Больше всего страдали те, кто не позаботился об обуви. Люди, которые легкомысленно считают одежду и обувь не главными вещами, просто никогда не ходили босиком по снегу. Километр за километром. Я так была рада своим новым ботинкам. Когда открою свой салон, обязательно, кроме модной одежды, буду создавать теплые вещи. Много зимних шерстяных вещей.
Так я заставляла себя идти вперед — мыслями о том, что каждый новый шаг приближает меня к моему модному салону. Тем более что двигались мы на запад от Биркенау, а значит, в сторону Города Света, до которого оставалась примерно тысяча километров. Хотелось надеяться, что не весь этот путь придется преодолеть бегом.
Нужно добавить, что время от времени нам все же приходилось останавливаться, чтобы сойти на обочину или в придорожную канаву и пропустить большие автомобили, мчавшиеся мимо нас с зажженными фарами. Одна машина не стала дожидаться, когда мы ее пропустим, и врезалась прямо в колонну полосатых. Я успела нырнуть в одну сторону, девушки из моечного цеха отпрянули в другую. Машина прошла между нами, и я увидела на заднем сиденье офицера в высокой фуражке, закутанную в меха женщину рядом с ним и нескольких ребятишек — их детей, очевидно. Все они выглядели смертельно испуганными. Что ж, это хорошо. А женщину я сразу же узнала, Мадам Г., обладательница моего красивого платья с вышитым на нем подсолнухом.

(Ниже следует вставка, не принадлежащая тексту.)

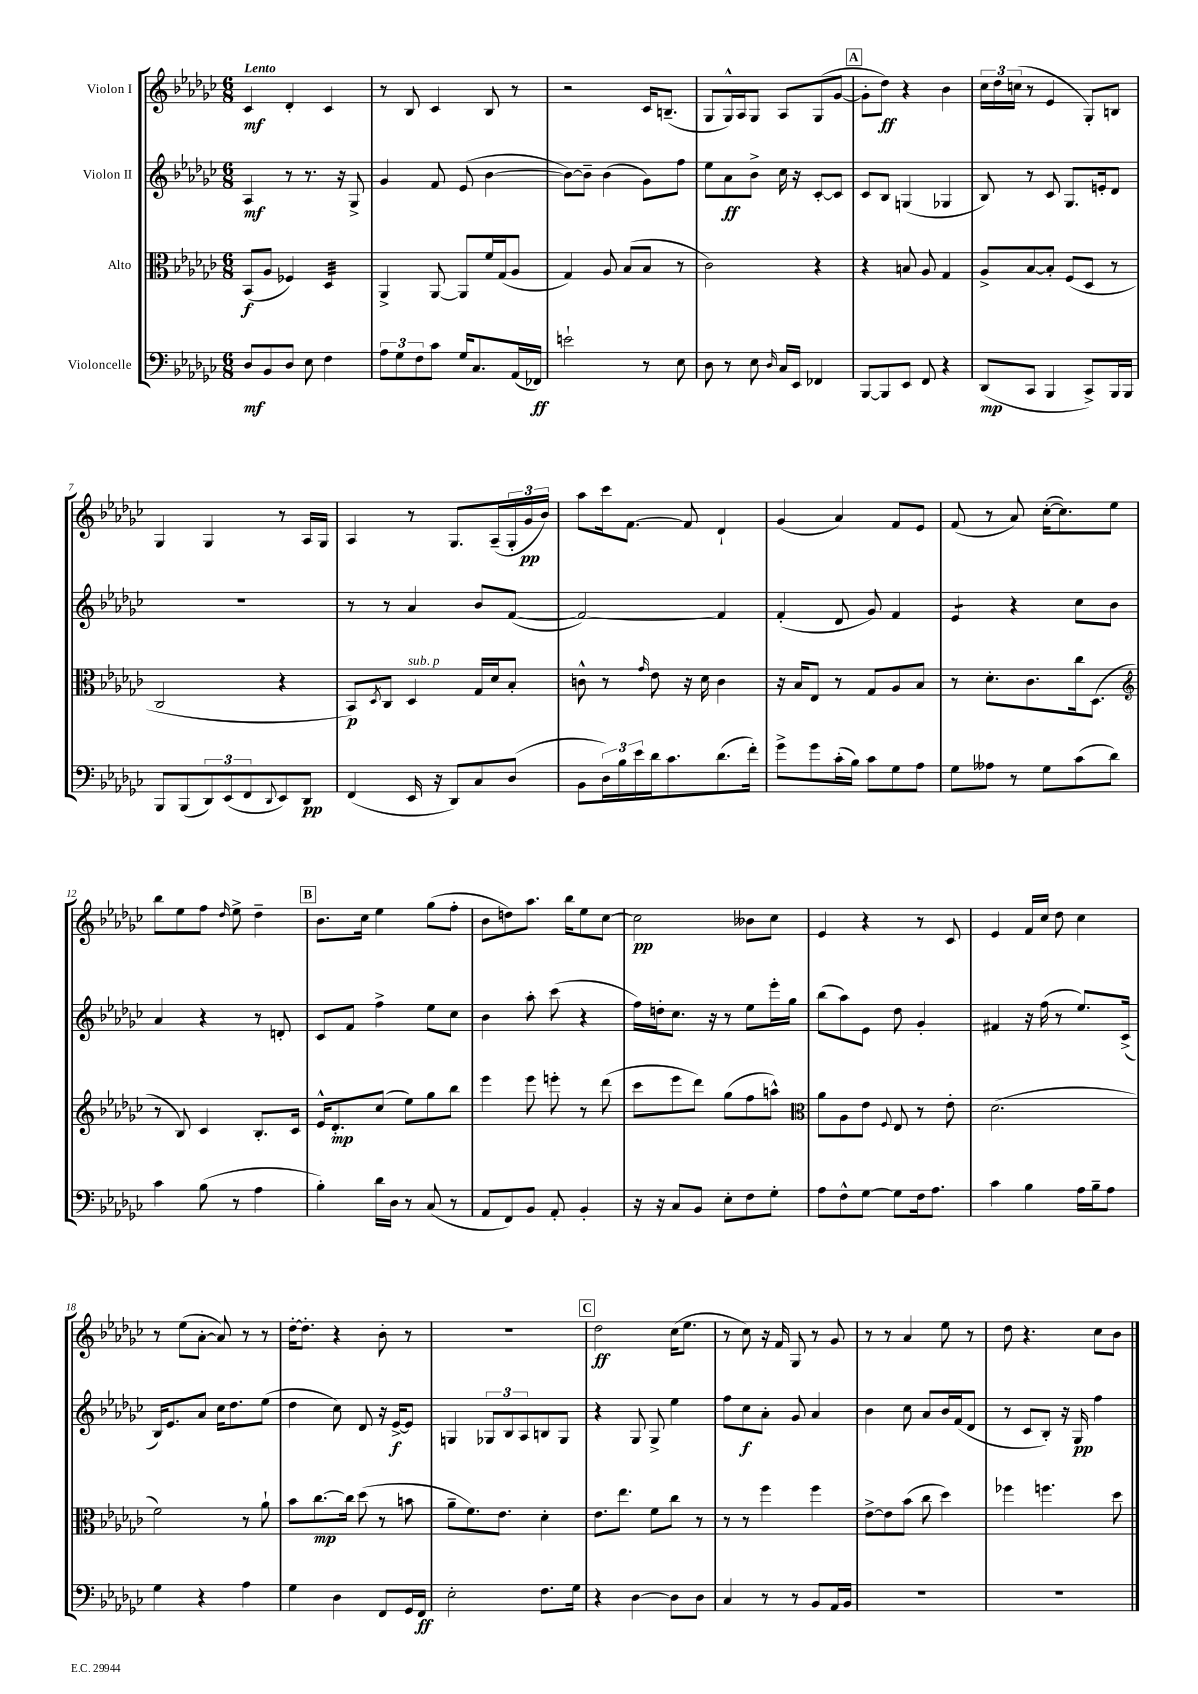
<<
\new StaffGroup <<
\new Staff = "s0" \with { instrumentName = "Violon I" } {
    \clef treble \key ges \major \numericTimeSignature \time 6/8 \tempo "Lento"
    ces'4\mf des'4-. ces'4 |
    r8 bes8 ces'4 bes8 r8 |
    r2 ces'16 b8.--( |
    ges8 ges16-^) aes16 ges8 aes8 ges8( ges'8~ |
    \mark \markup { \box "A" } ges'8-. des''8\ff) r4 bes'4 |
    \tuplet 3/2 { ces''16 des''16 c''16( } r8 ees'4 ges8-.) b8 |
    ges4 ges4 r8 aes16 ges16 |
    aes4 r8 ges8. aes16--( \tuplet 3/2 { ges16-. ges'16\pp bes'16) } |
    aes''8 ces'''16 f'8.~ f'8 des'4-! |
    ges'4( aes'4) f'8 ees'8 |
    f'8( r8 aes'8) ces''16~-.( ces''8.) ees''8 |
    bes''8 ees''8 f''8 \grace { des''16 } ees''8-> des''4-- |
    \mark \markup { \box "B" } bes'8. ces''16 ees''4 ges''8( f''8-. |
    bes'8 d''8) aes''8. bes''16 ees''8 ces''8~ |
    ces''2\pp beses'8 ces''8 |
    ees'4 r4 r8 ces'8 |
    ees'4 f'16 ces''16 des''8 ces''4 |
    r8 ees''8( aes'8~-. aes'8) r8 r8 |
    des''16~-. des''8.-. r4 bes'8-. r8 |
    R2. |
    \mark \markup { \box "C" } des''2\ff ces''16( ees''8. |
    r8 ces''8) r16 f'16 ges8 r8 ges'8 |
    r8 r8 aes'4 ees''8 r8 |
    des''8 r4. ces''8 bes'8 \bar "|." |
}
\new Staff = "s1" \with { instrumentName = "Violon II" } {
    \clef treble \key ges \major \numericTimeSignature \time 6/8
    aes4\mf r8 r8. r16 ges8-> |
    ges'4 f'8 ees'8( bes'4~ |
    bes'8~) bes'8-- bes'4( ges'8) f''8 |
    ees''8 aes'8\ff bes'8-> ces''16 r16 ces'8~-. ces'8 |
    \mark \markup { \box "A" } ces'8 bes8 g4( ges4 |
    bes8) r8 ces'8 ges8. e'16-. des'8 |
    R2. |
    r8 r8 aes'4 bes'8 f'8~( |
    f'2~) f'4 |
    f'4-.( des'8 ges'8) f'4 |
    ees'4:8 r4 ces''8 bes'8 |
    aes'4 r4 r8 d'8-. |
    \mark \markup { \box "B" } ces'8 f'8 f''4-> ees''8 ces''8 |
    bes'4 aes''8-. ces'''8( r4 |
    f''16) d''16-. ces''8. r16 r8 ees''8 ees'''16-. ges''16 |
    bes''8( aes''8) ees'8 des''8 ges'4-. |
    fis'4 r16 f''16( r8 ees''8.) ces'16->( |
    bes16) ees'8. aes'8 ces''16 des''8. ees''8( |
    des''4 ces''8) des'8 r16 ees'16~->\f ees'8 |
    g4 \tuplet 3/2 { ges8 bes8 aes8 } b8 ges8 |
    \mark \markup { \box "C" } r4 ges8 ges8-> ees''4 |
    f''8 ces''8\f aes'8-. ges'8 aes'4 |
    bes'4 ces''8 aes'8 bes'16 f'16( des'8 |
    r8 ces'8 bes8-.) r16 ges16\pp f''4 \bar "|." |
}
\new Staff = "s2" \with { instrumentName = "Alto" } {
    \clef alto \key ges \major \numericTimeSignature \time 6/8
    bes,8\f( aes8 fes4) des4:32 |
    aes,4-> aes,8~ aes,8 f'16 ges16( aes8 |
    ges4) aes8 bes8( bes8 r8 |
    ces'2) r4 |
    \mark \markup { \box "A" } r4 b8 aes8 ges4 |
    aes8-> bes8~ bes8-. f8( des8 r8 |
    ces2 r4 |
    bes,8\p) \acciaccatura { des8 } ces8 des4^\markup { \italic "sub. p" } ges16 des'16 bes8-. |
    c'8-^ r8 \grace { ges'16 } ees'8 r16 des'16 c'4 |
    r16 bes16 ees8 r8 ges8 aes8 bes8 |
    r8 des'8.-. ces'8. ces''16 des8.( |
    \clef treble r8 bes8) ces'4 bes8.-. ces'16 |
    \mark \markup { \box "B" } ees'16-^ des'8.-.\mp ces''8( ees''8) ges''8 bes''8 |
    ees'''4 ees'''8 e'''8-. r8 des'''8( |
    ces'''8 ees'''8 des'''8) ges''8( f''8 a''8-^) |
    \clef alto aes'8 aes8 ees'8 \appoggiatura { f8 } ees8 r8 ees'8-. |
    des'2.( |
    f'2) r8 aes'8-! |
    bes'8 ces''8.~\mp ces''16 des''8( r8 b'8 |
    aes'8-- f'8.) ees'8. des'4-. |
    \mark \markup { \box "C" } ees'8. ees''8. f'8 ces''8 r8 |
    r8 r8 f''4 f''4 |
    ees'8~-> ees'8 bes'8( ces''8 des''4) |
    fes''4 f''4. des''8 \bar "|." |
}
\new Staff = "s3" \with { instrumentName = "Violoncelle" } {
    \clef bass \key ges \major \numericTimeSignature \time 6/8
    des8\mf bes,8 des8 ees8 f4 |
    \tuplet 3/2 { aes8 ges8 f8 } ces'8 ges16 ces8. aes,16( fes,16\ff) |
    e'2-! r8 ees8 |
    des8 r8 ees8 \grace { des16 } ces16 ees,16 fes,4 |
    \mark \markup { \box "A" } bes,,8~ bes,,8 ees,8 f,8 r4 |
    des,8\mp( ces,8 bes,,4 ces,8->) bes,,16 bes,,16 |
    bes,,8 bes,,8( \tuplet 3/2 { des,8) ees,8( f,8 } \appoggiatura { des,8 } ees,8) des,8\pp |
    f,4( ees,16 r16 des,8) ces8 des8( |
    bes,8 \tuplet 3/2 { des16) bes16 ees'16 } des'16 ces'8. des'8.( f'16-.) |
    ges'8-> ges'8 ces'16-.( bes16) ces'8 ges8 aes8 |
    ges8 aeses8 r8 ges8 ces'8( des'8) |
    ces'4 bes8( r8 aes4 |
    \mark \markup { \box "B" } bes4-.) des'16 des16 r8 ces8( r8 |
    aes,8 f,8) bes,8 aes,8-. bes,4-. |
    r16 r16 ces8 bes,8 ees8-. f8 ges8-. |
    aes8 f8-^ ges8~ ges8 f16 aes8. |
    ces'4 bes4 aes16 bes16-- aes8 |
    ges4 r4 aes4 |
    ges4 des4 f,8 ges,16 f,16\ff |
    ees2-. f8. ges16 |
    \mark \markup { \box "C" } r4 des4~ des8 des8 |
    ces4 r8 r8 bes,8 aes,16 bes,16 |
    R2. |
    R2. \bar "|." |
}
>>
>>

Интересно, она захватила его с собой или оставила в Биркенау? И где сейчас находится та волшебная, сделанная руками Розы вышивка?
Следом за машиной Мадам проехало несколько грузовиков, набитых ящиками и чемоданами. Промчавшись мимо, эта автоколонна окатила всех нас ледяной жидкой грязью. В этом хаосе я потеряла всех своих знакомых по моечному цеху. Землеройка, Гиена и остальные теперь среди сотен полосатых фигур с одинаково сгорбленными плечами и снежными шапками на головах.
Дальше я бежала одна.
Вечером, когда совсем стемнело и не стало видно, куда бежать, Они загнали нас на голое поле и приказали ложиться спать. Прямо на промерзшую землю. То же самое повторилось на следующий день — бежать, бежать, бежать, спотыкаться и снова бежать. Лица у всех полосатых стали застывшими, безжизненными — только облачка пара изо рта да пара глаз, пристально смотрящих в спину того, кто бежит перед тобой. Весь остальной мир сделался размытым, словно перестал существовать. Если одна из полосатых останавливалась или падала и немедленно не поднималась на ноги, надзирательницы пристреливали ее. Если одна из нас вдруг срывалась и пробовала убежать в поле или укрыться в деревне, через которую мы проходили, надзирательницы пристреливали ее.